Die Strombergstraße im Winter. Das Gebiet zwischen Autobahn und Eisenbahngleisen und zwischen der Ludwigsburger Weststadt, Eglosheim und Asperg ist landwirtschaftlich geprägt – dabei will es der Verein Naturpark West auch belassen. Foto: /factum/Simon Granville

Seit zehn Jahren setzt sich der Verein Naturpark West für den Lebensraum von Tieren und Pflanzen in der Ludwigsburger Weststadt ein. Die Vorsitzende Christine Knoß erzählt vom Einsatz für die Natur – und was drei Studentinnen damit zu tun haben.
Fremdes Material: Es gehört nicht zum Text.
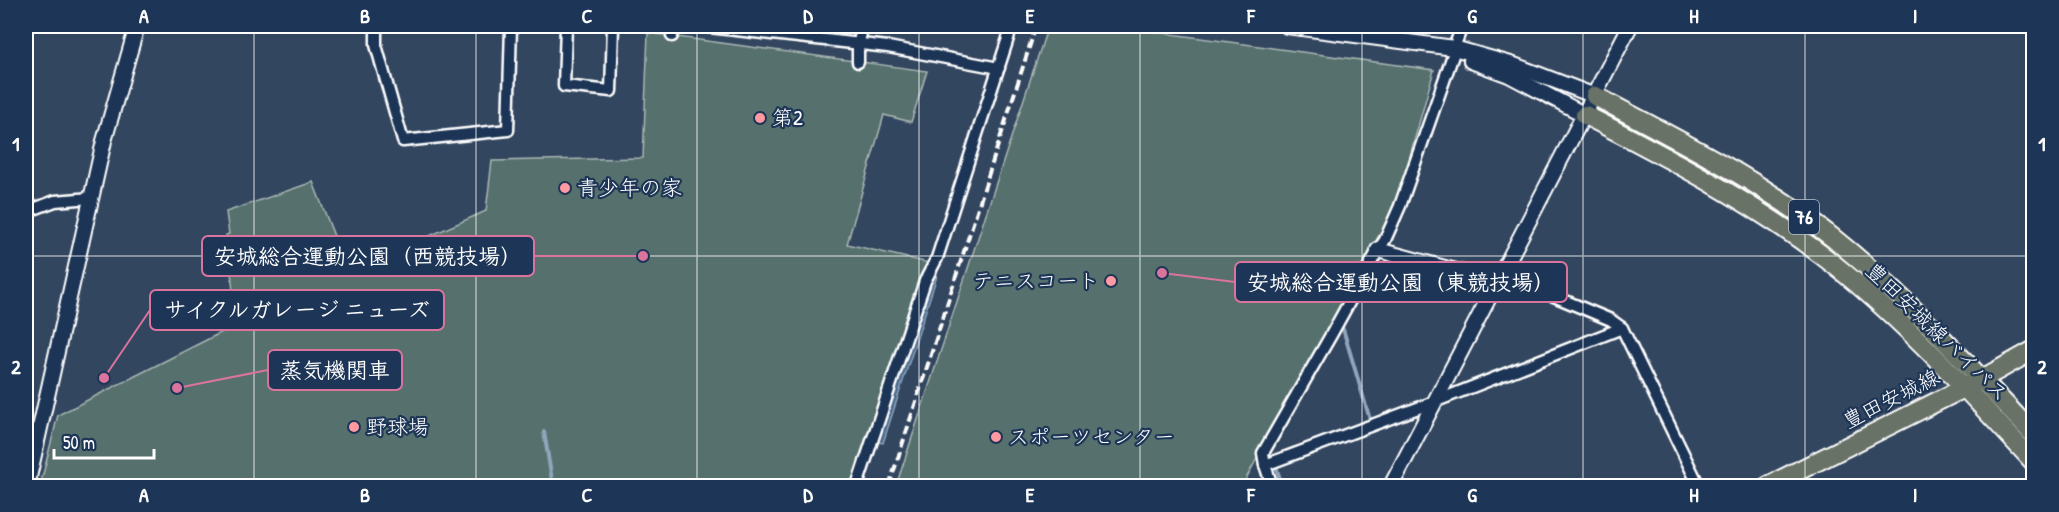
<svg xmlns="http://www.w3.org/2000/svg" width="2059" height="512" viewBox="0 0 2059 512" font-family="'Patrick Hand','Klee One',sans-serif">
  <style>
    .green { fill: #56706d; stroke: #aab8b6; stroke-width: 1.5 }
    .water { fill: #48698e; stroke: #91a5bb; stroke-width: 1.5 }
    .lines { fill: none; stroke-linecap: round; stroke-linejoin: round }
    .stream { stroke: #91a5bb; stroke-width: 4 }
    .minor-casing { stroke: #fff; stroke-width: 15 }
    .tertiary-casing { stroke: #fff; stroke-width: 18 }
    .primary-casing { stroke: #fff; stroke-width: 22 }
    .minor { stroke: #1d3557; stroke-width: 10 }
    .tertiary { stroke: #1d3557; stroke-width: 14 }
    .primary { stroke: #697266; stroke-width: 18 }
    .rail { stroke: #fff; stroke-width: 4; stroke-dasharray: 9 4.5; stroke-linecap: butt }
    .grid { fill: none; stroke: #fff; stroke-width: 1.5; stroke-opacity: 0.55 }
    .poi-dot { fill: #ff9aa2; stroke: #1d3557; stroke-width: 2 }
    .labels { text-anchor: middle; stroke-width: 4.5; stroke-linejoin: round; paint-order: stroke }
    .shield { fill: #1d3557; stroke: #bbc2cd; stroke-width: 1.5 }
    .shield-label { font-size: 20px; font-weight: bold; fill: #fff }
    .poi-label { font-size: 21px; fill: #fff; stroke: #1d3557; text-anchor: start }
    .street-label { font-size: 21px; fill: #fff; stroke: #1d3557 }
    .leader { fill: none; stroke: #da749d; stroke-width: 2 }
    .callout-dot { fill: #da749d; stroke: #1d3557; stroke-width: 2 }
    .callout { fill: #1d3557; stroke: #da749d; stroke-width: 2 }
    .callout-label { font-size: 22px; text-anchor: middle; font-weight: bold; fill: #fff }
    .neatline { fill: none; stroke: #fff; stroke-width: 2 }
    .grid-label { font-size: 20px; text-anchor: middle; font-weight: bold; fill: #fff }
  </style>
  <rect width="100%" height="100%" fill="#33465f"/>
  <filter id="ink" filterUnits="userSpaceOnUse"><feTurbulence type="fractalNoise" baseFrequency=".0167" numOctaves="2"/><feDisplacementMap in="SourceGraphic" scale="12" xChannelSelector="R" yChannelSelector="G"/><feConvolveMatrix kernelMatrix="1 2 1 2 8 2 1 2 1" color-interpolation-filters="sRGB"/></filter>
  <g filter="url(#ink)">
    <g class="green">
      <path d="M1048,26H1112L1434,70L1397,202L1242,486H896Z"/>
      <path d="M648,33L927,71L911,122L884,115L847,244L929,263L854,486H40L58,415L232,327L230,321L235,313L233,291L230,263L225,256L226,235L229,234L226,212L313,182L348,272L486,211L492,161L643,158Z"/>
    </g>
    <path class="water" d="M932,274L937,276L883,443L877,442Z"/>
    <g class="lines">
      <g class="stream">
        <path d="M1343,329L1371,423"/>
        <path d="M544,432L553,486"/>
        <path d="M1282,486L1273,456L1295,448"/>
      </g>
      <defs>
        <g id="minor">
          <path d="M376,26V45L403,141L508,130L511,26"/>
          <path d="M566,26L564,86L611,91L613,26"/>
          <path d="M700,26L888,47L999,68"/>
          <path d="M672,36V26"/>
          <path d="M1454,48L1462,26"/>
          <path d="M858,62V45L863,26"/>
          <path d="M26,212L55,201L91,198"/>
          <path d="M1501,274L1611,320L1622,328L1699,486"/>
          <path d="M1265,465L1434,402L1622,328"/>
          <path d="M857,486L925,281L937,258L1012,26"/>
          <path d="M1272,486L1265,465L1263,453L1331,335L1378,250L1385,240L1400,206L1453,55"/>
        </g>
        <g id="tertiary">
          <path d="M1287,26L1454,48L1514,65L1595,96"/>
          <path d="M1471,61L1509,75L1585,115"/>
          <path d="M1378,250L1497,282"/>
          <path d="M27,486L104,141L137,26"/>
          <path d="M1391,486L1630,26"/>
        </g>
        <g id="primary">
          <path d="M1595,96C1676,139 1760,180 1833,238C1906,296 1969,366 2034,435"/>
          <path d="M1585,115C1667,157 1749,200 1823,256C1901,316 1967,390 2034,462"/>
          <path d="M1768,486L1982,379L2034,350"/>
        </g>
      </defs>
      <use href="#minor" class="minor-casing"/>
      <use href="#tertiary" class="tertiary-casing"/>
      <use href="#primary" class="primary-casing"/>
      <use href="#minor" class="minor"/>
      <use href="#tertiary" class="tertiary"/>
      <use href="#primary" class="primary"/>
      <path class="rail" d="M889,486L1036,26"/>
    </g>
  </g>
  <path class="grid" d="M254,26V486M476,26V486M697,26V486M919,26V486M1140,26V486M1362,26V486M1583,26V486M1805,26V486M26,256H2034"/>
  <g class="poi-dot">
    <circle cx="760" cy="118" r="6"/>
    <circle cx="565" cy="188" r="6"/>
    <circle cx="1111" cy="281" r="6"/>
    <circle cx="354" cy="427" r="6"/>
    <circle cx="996" cy="437" r="6"/>
  </g>
  <g class="labels">
    <rect class="shield" x="1789" y="200" width="30" height="34" rx="4.5"/>
    <g class="shield-label">
      <text x="1804" y="224">76</text>
    </g>
    <g class="poi-label">
      <text x="772" y="125">第2</text>
      <text x="577" y="195">青少年の家</text>
      <text x="1099" y="288" text-anchor="end">テニスコート</text>
      <text x="366" y="434">野球場</text>
      <text x="1008" y="444">スポーツセンター</text>
    </g>
    <g class="street-label">
      <text transform="translate(1937 332) rotate(44)" y="7">豊田安城線バイパス</text>
      <text transform="translate(1891 399) rotate(-27)" y="7">豊田安城線</text>
    </g>
  </g>
  <path class="leader" d="M643 256L534 256M1162 273L1235 282M104 378L150 310M177 388L268 370"/>
  <g class="callout-dot">
    <circle cx="643" cy="256" r="6"/>
    <circle cx="1162" cy="273" r="6"/>
    <circle cx="104" cy="378" r="6"/>
    <circle cx="177" cy="388" r="6"/>
  </g>
  <g class="callout">
    <rect x="202" y="236" width="332" height="40" rx="6"/>
    <rect x="1235" y="262" width="332" height="40" rx="6"/>
    <rect x="150" y="290" width="294" height="40" rx="6"/>
    <rect x="268" y="350" width="134" height="40" rx="6"/>
  </g>
  <g class="callout-label">
    <text x="368" y="264">安城総合運動公園（西競技場）</text>
    <text x="1401" y="290">安城総合運動公園（東競技場）</text>
    <text x="297" y="317">サイクルガレージ ニューズ</text>
    <text x="335" y="378">蒸気機関車</text>
  </g>
  <rect width="2059" height="512" fill="none" stroke="#1d3557" stroke-width="66"/>
  <path d="M54 449v9h100v-9" fill="none" stroke="#ffffff" stroke-width="3"/>
  <text x="63" y="449" font-size="18" fill="#ffffff" stroke="#1d3557" stroke-width="4.5" paint-order="stroke">50 m</text>
  <rect x="33" y="33" width="1993" height="446" class="neatline"/>
  <g class="grid-label">
    <text x="144" y="23">A</text>
    <text x="365" y="23">B</text>
    <text x="587" y="23">C</text>
    <text x="808" y="23">D</text>
    <text x="1030" y="23">E</text>
    <text x="1251" y="23">F</text>
    <text x="1472" y="23">G</text>
    <text x="1694" y="23">H</text>
    <text x="1915" y="23">I</text>
    <text x="16" y="151">1</text>
    <text x="2042" y="151">1</text>
    <text x="16" y="374">2</text>
    <text x="2042" y="374">2</text>
    <text x="144" y="502">A</text>
    <text x="365" y="502">B</text>
    <text x="587" y="502">C</text>
    <text x="808" y="502">D</text>
    <text x="1030" y="502">E</text>
    <text x="1251" y="502">F</text>
    <text x="1472" y="502">G</text>
    <text x="1694" y="502">H</text>
    <text x="1915" y="502">I</text>
  </g>
</svg>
Ludwigsburg - Ein Lebensraum für Tiere und Pflanzen – und ein Erholungsgebiet für Menschen: Im Jahr 2009 schlossen sich einige Menschen im Verein Naturpark West zusammen, um die landschaftlich geprägte Grünfläche zwischen der Ludwigsburger Weststadt, Eglosheim und Asperg zu erhalten. In diesem Jahr feiert der Verein sein zehnjähriges Bestehen. Christine Knoß ist die erste Vorsitzende des Vereins.
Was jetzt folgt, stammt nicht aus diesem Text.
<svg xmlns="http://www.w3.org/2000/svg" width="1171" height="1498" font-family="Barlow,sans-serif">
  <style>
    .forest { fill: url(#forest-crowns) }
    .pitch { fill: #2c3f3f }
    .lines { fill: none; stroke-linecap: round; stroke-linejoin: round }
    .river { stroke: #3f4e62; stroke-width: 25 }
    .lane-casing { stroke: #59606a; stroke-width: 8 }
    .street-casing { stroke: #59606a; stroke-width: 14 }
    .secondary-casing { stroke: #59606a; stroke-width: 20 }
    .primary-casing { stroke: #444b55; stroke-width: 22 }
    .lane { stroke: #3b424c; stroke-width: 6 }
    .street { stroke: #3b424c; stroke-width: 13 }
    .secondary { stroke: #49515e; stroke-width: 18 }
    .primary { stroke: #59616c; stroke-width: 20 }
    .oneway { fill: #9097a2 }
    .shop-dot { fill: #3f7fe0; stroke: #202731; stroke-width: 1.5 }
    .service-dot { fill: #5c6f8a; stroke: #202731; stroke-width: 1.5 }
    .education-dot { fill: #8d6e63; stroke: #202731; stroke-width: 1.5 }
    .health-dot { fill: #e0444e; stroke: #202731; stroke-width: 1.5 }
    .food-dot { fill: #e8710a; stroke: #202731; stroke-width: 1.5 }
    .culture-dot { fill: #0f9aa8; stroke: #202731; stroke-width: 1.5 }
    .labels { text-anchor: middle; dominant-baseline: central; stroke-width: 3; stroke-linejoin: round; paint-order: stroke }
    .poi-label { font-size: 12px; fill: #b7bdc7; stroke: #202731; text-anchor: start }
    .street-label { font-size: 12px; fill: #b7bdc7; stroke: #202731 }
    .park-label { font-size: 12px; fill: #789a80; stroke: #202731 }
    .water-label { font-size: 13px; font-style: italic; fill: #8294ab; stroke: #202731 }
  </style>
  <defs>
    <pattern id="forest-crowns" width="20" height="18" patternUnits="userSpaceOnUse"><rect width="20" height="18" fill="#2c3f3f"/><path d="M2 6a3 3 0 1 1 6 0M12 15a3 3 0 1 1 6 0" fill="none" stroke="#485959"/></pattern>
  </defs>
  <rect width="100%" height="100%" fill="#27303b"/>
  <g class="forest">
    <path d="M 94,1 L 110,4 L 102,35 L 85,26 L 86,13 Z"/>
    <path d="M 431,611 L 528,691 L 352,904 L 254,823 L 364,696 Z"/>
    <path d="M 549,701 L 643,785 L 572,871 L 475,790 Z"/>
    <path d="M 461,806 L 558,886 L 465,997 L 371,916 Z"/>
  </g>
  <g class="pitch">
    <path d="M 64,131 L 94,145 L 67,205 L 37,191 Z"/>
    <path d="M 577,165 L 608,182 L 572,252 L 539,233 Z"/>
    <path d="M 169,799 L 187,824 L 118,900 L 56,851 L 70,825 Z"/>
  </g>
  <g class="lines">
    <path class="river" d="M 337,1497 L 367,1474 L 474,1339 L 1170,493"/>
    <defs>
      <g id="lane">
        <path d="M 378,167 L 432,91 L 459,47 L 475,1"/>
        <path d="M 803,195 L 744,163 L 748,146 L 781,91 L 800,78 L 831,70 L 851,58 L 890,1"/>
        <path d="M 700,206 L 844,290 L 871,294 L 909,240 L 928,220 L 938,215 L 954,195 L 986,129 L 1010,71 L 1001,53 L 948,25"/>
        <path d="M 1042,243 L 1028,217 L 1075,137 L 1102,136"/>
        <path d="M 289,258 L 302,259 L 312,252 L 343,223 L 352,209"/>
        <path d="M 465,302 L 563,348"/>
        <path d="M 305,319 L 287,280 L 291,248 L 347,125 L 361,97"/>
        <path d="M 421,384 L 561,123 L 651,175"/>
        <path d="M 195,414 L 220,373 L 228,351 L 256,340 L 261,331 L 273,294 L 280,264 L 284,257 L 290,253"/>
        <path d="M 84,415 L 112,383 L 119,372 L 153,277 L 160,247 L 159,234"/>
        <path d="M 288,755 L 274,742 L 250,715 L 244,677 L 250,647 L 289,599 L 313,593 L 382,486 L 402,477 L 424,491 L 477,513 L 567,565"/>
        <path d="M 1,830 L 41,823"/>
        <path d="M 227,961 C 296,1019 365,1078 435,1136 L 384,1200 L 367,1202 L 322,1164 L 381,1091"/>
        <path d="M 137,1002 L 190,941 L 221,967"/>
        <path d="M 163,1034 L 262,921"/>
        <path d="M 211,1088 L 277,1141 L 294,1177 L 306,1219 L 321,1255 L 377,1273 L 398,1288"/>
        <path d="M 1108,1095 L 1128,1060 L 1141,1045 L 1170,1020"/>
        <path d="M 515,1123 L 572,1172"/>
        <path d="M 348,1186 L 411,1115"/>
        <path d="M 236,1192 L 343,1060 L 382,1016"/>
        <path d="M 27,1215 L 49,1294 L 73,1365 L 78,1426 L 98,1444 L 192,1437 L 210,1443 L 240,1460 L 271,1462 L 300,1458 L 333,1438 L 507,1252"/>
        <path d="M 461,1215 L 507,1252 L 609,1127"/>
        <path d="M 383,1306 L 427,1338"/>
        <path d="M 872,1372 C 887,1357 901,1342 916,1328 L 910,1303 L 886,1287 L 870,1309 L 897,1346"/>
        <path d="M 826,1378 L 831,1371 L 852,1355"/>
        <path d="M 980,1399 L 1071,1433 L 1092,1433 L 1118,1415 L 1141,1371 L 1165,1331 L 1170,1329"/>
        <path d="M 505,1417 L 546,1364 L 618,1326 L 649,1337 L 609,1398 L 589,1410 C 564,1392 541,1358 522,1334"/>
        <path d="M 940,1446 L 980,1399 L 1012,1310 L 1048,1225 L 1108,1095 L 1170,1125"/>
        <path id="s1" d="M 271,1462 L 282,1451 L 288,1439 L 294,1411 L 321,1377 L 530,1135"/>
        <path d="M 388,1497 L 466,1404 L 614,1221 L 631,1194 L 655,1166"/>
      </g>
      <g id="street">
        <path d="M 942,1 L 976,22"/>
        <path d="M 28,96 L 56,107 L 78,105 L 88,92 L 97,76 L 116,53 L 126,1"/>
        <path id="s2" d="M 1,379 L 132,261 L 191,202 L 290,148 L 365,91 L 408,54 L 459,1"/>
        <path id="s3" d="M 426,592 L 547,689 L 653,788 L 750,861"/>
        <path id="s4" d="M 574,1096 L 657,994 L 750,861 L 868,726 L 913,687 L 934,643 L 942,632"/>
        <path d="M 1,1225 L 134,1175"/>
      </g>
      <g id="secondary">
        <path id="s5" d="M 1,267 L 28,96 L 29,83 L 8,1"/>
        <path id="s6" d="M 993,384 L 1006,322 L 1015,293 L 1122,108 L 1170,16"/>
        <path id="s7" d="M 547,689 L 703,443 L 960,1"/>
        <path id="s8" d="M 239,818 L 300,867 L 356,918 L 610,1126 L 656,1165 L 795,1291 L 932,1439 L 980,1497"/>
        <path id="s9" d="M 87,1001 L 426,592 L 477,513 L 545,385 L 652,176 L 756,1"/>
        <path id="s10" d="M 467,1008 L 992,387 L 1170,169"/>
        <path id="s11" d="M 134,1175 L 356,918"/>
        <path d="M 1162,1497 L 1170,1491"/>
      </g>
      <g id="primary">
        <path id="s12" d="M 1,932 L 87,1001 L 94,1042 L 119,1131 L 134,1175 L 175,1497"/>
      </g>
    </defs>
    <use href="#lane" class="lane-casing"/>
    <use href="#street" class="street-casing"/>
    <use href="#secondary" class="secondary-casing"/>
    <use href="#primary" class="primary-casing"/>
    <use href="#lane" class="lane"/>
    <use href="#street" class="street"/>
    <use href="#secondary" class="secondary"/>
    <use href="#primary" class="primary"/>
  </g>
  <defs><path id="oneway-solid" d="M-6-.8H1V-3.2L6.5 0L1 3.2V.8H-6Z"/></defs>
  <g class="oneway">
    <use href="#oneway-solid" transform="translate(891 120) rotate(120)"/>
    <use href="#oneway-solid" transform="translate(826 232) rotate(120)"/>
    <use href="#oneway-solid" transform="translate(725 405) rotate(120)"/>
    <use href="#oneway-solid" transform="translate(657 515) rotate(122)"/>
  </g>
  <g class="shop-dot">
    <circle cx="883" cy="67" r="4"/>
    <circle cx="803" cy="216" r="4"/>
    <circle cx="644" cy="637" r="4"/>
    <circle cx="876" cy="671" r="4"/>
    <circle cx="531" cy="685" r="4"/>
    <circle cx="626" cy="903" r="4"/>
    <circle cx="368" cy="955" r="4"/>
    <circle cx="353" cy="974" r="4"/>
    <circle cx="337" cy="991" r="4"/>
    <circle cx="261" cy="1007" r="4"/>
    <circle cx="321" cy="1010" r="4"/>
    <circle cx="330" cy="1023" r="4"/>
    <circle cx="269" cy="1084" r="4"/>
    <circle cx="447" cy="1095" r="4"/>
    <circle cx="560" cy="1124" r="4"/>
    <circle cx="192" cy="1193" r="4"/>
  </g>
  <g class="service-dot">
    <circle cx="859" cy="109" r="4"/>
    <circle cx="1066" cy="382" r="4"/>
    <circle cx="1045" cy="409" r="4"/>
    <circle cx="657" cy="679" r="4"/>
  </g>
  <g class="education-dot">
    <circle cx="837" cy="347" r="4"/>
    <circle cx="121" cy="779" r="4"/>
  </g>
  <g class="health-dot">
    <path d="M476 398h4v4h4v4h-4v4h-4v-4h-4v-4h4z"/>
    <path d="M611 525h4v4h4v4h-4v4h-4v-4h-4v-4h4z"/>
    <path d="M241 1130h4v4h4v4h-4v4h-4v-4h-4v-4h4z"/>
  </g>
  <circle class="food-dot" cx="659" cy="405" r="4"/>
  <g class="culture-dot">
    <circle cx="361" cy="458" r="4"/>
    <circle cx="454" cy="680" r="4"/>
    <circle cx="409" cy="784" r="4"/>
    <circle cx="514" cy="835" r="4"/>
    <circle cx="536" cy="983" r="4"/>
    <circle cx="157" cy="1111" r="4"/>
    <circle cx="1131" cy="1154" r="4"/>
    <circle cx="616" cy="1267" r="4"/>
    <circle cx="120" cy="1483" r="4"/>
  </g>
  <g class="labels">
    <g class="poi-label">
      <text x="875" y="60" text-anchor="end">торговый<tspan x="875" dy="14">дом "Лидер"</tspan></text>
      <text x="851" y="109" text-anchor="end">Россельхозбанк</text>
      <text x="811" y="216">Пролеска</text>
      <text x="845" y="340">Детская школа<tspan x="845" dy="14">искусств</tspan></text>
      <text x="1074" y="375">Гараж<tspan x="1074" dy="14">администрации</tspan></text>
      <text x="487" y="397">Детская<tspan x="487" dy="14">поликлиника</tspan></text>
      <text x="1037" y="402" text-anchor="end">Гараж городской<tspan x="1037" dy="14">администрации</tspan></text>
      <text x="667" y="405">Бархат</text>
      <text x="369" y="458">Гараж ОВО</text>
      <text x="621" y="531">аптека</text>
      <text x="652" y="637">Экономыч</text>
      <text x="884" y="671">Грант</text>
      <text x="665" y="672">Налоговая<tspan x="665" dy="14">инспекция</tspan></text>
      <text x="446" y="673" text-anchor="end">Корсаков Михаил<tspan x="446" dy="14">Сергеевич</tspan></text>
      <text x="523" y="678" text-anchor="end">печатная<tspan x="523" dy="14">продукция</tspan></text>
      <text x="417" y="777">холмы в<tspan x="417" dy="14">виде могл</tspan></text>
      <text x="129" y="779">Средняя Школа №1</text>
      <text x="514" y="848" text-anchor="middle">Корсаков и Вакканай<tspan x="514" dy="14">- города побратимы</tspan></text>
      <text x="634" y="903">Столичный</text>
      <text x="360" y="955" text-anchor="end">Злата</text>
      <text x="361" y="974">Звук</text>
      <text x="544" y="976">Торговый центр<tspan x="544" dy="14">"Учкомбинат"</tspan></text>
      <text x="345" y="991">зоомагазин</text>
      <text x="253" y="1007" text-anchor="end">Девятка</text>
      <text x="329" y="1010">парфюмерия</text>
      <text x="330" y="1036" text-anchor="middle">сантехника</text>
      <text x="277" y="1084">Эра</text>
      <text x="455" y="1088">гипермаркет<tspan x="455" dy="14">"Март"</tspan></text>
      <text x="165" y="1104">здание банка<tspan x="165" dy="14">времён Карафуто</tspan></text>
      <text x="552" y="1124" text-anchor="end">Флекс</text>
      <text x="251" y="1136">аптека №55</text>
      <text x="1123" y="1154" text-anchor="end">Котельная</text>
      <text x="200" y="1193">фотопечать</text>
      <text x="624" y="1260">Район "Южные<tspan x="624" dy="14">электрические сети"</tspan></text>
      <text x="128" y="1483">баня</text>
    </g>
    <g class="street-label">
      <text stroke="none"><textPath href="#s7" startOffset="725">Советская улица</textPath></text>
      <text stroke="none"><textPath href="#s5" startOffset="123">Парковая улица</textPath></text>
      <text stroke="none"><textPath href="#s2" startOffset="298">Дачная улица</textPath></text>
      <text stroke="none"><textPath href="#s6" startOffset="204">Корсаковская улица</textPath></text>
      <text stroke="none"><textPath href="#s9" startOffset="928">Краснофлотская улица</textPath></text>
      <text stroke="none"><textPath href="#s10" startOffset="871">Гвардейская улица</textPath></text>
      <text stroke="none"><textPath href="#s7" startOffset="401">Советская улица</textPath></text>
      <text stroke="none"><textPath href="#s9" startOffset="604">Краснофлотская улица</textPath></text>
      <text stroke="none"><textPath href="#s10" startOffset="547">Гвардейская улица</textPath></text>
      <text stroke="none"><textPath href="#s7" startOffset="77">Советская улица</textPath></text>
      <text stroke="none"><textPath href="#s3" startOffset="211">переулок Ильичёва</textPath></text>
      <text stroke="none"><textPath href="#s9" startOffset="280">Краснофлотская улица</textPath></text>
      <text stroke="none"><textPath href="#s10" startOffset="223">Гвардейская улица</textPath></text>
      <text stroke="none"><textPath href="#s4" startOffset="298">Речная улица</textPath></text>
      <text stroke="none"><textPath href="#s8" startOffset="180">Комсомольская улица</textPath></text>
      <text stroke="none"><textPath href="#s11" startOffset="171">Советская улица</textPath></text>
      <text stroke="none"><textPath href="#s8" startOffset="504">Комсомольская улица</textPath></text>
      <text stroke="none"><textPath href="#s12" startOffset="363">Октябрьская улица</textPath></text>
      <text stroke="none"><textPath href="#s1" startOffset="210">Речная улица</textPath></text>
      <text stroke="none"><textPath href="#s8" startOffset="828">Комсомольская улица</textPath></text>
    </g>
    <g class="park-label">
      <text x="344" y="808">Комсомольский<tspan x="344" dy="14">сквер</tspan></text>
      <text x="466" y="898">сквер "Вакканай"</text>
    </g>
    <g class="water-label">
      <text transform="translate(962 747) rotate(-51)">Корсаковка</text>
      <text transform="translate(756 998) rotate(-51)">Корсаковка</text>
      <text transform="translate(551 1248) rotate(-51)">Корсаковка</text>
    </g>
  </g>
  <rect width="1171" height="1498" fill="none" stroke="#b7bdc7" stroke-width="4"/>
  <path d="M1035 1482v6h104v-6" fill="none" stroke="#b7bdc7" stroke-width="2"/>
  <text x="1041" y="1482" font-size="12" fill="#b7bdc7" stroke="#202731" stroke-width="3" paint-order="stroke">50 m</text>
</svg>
Frau Knoß, 2005 gab es Bestrebungen, die Strombergstraße als Verbindung zwischen der Weststadt und Eglosheim zu bauen.

Ja, wobei das Thema eine sehr lange Vorgeschichte hat. Schon in meiner Kindheit hat meine Mutter gesagt, dass sie dort eine Straße bauen wollen. Als das anfing vor 40 Jahren, hat sich der Bürgerverein Weststadt gegründet.

2005 wurde die Schutzgemeinschaft Strombergstraße aktiv, die 2008 erstmals den Strombergstraßenlauf veranstaltete. Wie kam es, dass es nicht bei diesem Lauf blieb, sondern letztlich ein Verein gegründet wurde?

Es gab damals Kräfte aus drei Parteien – der CDU, den Freien Wählern und der SPD – die vehement für den Ausbau der Straße kämpften und Druck machten. Da war uns klar, dass wir an dem Thema dranbleiben müssen und dass eine einmalige Aktion einfach nicht reicht. Wir wollten außerdem etwas Positives tun, anstatt nur gegen etwas zu demonstrieren. Kurz darauf haben wir Lauf- und Walkingstrecken vermessen und ausgeschildert.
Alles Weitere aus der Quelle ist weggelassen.